利用大语言模型支持文本领域特定语言定义与实例的协同演化 (Leveraging LLMs to support co-evolution between definitions and instances of textual DSLs)

Software languages evolve over time for various reasons, such as the addition of new features. When the language's grammar definition evolves, textual instances that originally conformed to the grammar become outdated. For DSLs in a model-driven engineering context, there exists a plethora of techniques to co-evolve models with the evolving metamodel. However, these techniques are not geared to support DSLs with a textual syntax -- applying them to textual language definitions and instances may lead to the loss of information from the original instances, such as comments and layout information, which are valuable for software comprehension and maintenance. This study explores the potential of Large Language Model (LLM)-based solutions in achieving grammar and instance co-evolution, with attention to their ability to preserve auxiliary information when directly processing textual instances. By applying two advanced language models, Claude-3.5 and GPT-4o, and conducting experiments across seven case languages, we evaluated the feasibility and limitations of this approach. Our results indicate a good ability of the considered LLMs for migrating textual instances in small-scale cases with limited instance size, which are representative of a subset of cases encountered in practice. In addition, we observe significant challenges with the scalability of LLM-based solutions to larger instances, leading to insights that are useful for informing future research.

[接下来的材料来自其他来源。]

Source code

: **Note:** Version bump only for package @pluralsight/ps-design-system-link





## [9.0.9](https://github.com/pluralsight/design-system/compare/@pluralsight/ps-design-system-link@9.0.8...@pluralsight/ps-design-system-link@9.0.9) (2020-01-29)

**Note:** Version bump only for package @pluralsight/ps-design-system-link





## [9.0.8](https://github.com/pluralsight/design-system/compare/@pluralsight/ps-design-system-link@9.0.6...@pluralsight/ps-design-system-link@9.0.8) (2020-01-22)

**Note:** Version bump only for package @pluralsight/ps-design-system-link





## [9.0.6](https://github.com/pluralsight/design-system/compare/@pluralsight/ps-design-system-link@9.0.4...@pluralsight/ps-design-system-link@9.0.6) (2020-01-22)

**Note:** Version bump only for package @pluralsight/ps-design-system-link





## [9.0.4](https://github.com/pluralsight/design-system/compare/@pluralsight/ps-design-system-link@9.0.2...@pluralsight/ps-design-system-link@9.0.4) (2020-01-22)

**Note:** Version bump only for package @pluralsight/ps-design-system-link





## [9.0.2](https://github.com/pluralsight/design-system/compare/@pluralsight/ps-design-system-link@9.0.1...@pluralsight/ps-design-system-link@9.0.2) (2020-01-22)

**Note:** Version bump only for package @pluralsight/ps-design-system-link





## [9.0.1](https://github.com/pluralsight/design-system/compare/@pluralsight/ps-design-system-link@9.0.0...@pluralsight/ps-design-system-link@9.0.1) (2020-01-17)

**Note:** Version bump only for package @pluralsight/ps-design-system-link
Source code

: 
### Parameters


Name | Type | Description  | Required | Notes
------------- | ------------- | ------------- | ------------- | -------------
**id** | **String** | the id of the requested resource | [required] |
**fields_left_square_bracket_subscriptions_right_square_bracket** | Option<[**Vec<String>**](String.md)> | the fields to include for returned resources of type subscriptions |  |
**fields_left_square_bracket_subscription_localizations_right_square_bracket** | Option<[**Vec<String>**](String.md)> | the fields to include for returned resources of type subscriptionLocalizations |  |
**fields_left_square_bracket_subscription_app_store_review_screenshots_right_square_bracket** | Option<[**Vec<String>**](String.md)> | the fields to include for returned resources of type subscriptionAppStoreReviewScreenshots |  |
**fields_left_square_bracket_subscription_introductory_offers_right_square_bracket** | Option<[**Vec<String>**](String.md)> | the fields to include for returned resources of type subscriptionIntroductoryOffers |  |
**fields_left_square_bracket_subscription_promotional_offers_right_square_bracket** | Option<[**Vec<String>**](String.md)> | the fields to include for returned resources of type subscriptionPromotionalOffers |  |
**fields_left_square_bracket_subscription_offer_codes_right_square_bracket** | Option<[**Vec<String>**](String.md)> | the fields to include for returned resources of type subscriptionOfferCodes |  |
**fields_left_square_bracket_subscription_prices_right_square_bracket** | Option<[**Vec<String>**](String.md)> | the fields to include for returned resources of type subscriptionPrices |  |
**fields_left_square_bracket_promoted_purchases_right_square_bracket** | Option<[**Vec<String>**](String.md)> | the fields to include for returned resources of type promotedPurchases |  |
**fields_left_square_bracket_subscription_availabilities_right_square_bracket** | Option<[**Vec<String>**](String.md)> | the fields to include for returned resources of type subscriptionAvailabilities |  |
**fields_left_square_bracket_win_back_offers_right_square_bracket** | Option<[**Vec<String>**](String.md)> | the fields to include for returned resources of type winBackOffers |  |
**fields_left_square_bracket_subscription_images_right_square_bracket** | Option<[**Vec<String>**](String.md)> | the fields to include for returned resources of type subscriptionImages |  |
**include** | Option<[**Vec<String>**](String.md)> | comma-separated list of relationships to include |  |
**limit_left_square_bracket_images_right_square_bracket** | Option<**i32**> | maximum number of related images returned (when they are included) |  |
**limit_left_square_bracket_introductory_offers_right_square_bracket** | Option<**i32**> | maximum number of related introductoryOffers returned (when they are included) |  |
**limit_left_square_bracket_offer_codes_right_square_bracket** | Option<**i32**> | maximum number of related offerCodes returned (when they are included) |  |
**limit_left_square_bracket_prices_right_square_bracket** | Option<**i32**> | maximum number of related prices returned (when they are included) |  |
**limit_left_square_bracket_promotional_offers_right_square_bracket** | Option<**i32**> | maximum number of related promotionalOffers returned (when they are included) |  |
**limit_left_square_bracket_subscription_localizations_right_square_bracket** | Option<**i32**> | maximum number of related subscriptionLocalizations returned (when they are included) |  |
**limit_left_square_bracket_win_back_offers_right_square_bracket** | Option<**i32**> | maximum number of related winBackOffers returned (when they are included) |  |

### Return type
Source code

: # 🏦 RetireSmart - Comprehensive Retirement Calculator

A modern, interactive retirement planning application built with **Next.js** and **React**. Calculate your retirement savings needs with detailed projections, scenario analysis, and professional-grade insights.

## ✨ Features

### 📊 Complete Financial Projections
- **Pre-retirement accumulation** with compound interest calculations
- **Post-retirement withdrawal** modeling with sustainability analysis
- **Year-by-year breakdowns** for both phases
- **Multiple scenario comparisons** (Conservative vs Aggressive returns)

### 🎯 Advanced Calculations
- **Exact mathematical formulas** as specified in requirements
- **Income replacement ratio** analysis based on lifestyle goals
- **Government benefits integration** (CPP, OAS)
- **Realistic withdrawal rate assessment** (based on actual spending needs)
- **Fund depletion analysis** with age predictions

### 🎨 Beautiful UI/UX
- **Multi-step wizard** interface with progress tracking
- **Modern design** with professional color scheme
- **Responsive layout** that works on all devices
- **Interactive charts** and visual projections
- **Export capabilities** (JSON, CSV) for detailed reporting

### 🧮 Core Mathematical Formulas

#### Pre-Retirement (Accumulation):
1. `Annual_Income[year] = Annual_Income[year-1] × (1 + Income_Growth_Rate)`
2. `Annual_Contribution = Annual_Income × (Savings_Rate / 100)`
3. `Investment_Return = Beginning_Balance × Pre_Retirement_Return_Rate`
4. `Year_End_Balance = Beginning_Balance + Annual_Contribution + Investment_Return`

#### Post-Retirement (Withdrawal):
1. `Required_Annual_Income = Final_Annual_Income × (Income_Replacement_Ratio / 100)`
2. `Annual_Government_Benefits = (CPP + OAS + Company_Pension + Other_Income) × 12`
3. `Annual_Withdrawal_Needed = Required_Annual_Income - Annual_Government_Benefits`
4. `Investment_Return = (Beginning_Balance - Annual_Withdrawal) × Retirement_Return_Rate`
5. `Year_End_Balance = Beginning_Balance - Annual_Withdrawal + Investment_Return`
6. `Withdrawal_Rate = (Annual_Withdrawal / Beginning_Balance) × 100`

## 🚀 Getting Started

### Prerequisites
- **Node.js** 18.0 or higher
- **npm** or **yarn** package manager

翻译：软件语言因多种原因（如新增功能）随时间演化。当语言的语法定义发生演化时，原本符合该语法的文本实例会变得过时。在模型驱动工程背景下，针对领域特定语言（DSL），已有大量技术用于实现模型与演化中的元模型协同演化。然而，这些技术并不适用于支持具有文本语法的DSL——将其应用于文本语言定义和实例可能导致原始实例中信息的丢失，例如注释和格式信息，这些信息对于软件理解和维护具有重要价值。本研究探索了基于大语言模型（LLM）的解决方案在实现语法与实例协同演化方面的潜力，重点关注其在直接处理文本实例时保留辅助信息的能力。通过应用两种先进语言模型（Claude-3.5和GPT-4o）并在七种案例语言上进行实验，我们评估了该方法的可行性与局限性。结果表明，所考察的LLM在实例规模有限的小型案例中表现出良好的文本实例迁移能力，这些案例代表了实践中遇到的部分实际情况。此外，我们观察到基于LLM的解决方案在扩展到更大规模实例时面临显著的可扩展性挑战，这些发现为未来研究提供了重要参考。